The declaration seems to have flopped as a foreign policy gambit. Analysts say Beijing may have miscalculated the forcefulness and speed with which its neighbors would reject its demands.
At least in the short term, the move undermines Beijing's drive for regional influence, said Bonnie Glaser, an Asia expert at the Center for Strategic and International Studies in Washington.

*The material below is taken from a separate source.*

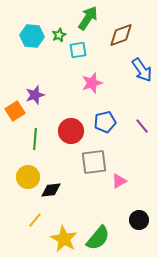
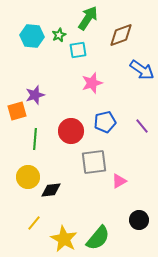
blue arrow: rotated 20 degrees counterclockwise
orange square: moved 2 px right; rotated 18 degrees clockwise
yellow line: moved 1 px left, 3 px down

"It doesn't serve Chinese interests to have tensions with so many neighbors simultaneously," she said.
Denny Roy, a security expert at the East-West Center in Hawaii, said China's enforcement will likely be mostly rhetorical at first.
"The Chinese can now start counting and reporting what they call Japanese violations while arguing that the Chinese side has shown great restraint by not exercising what they will call China's right to shoot and arguing further that China cannot be so patient indefinitely," Roy said.
China faces practical difficulties because of gaps in its air-to-air refueling and early warning and control capabilities, presenting challenges in keeping its planes in the air and detecting foreign aircraft, according to Greg Waldron, Asia managing editor at Flightglobal magazine in Singapore.
Despite that, Beijing has shown no sign of backing down, just as it has continued to aggressively enforce its island claims in the South China Sea over strong protests from its neighbors.
China further complicated matters by not consulting others on the protocols it expects them to follow or the rules of engagement for Chinese pilots, said Ross Babbage, chair of Australia's Kokoda Foundation, a security think tank.
"This is the kind of situation that clearly has the potential to escalate," Babbage said.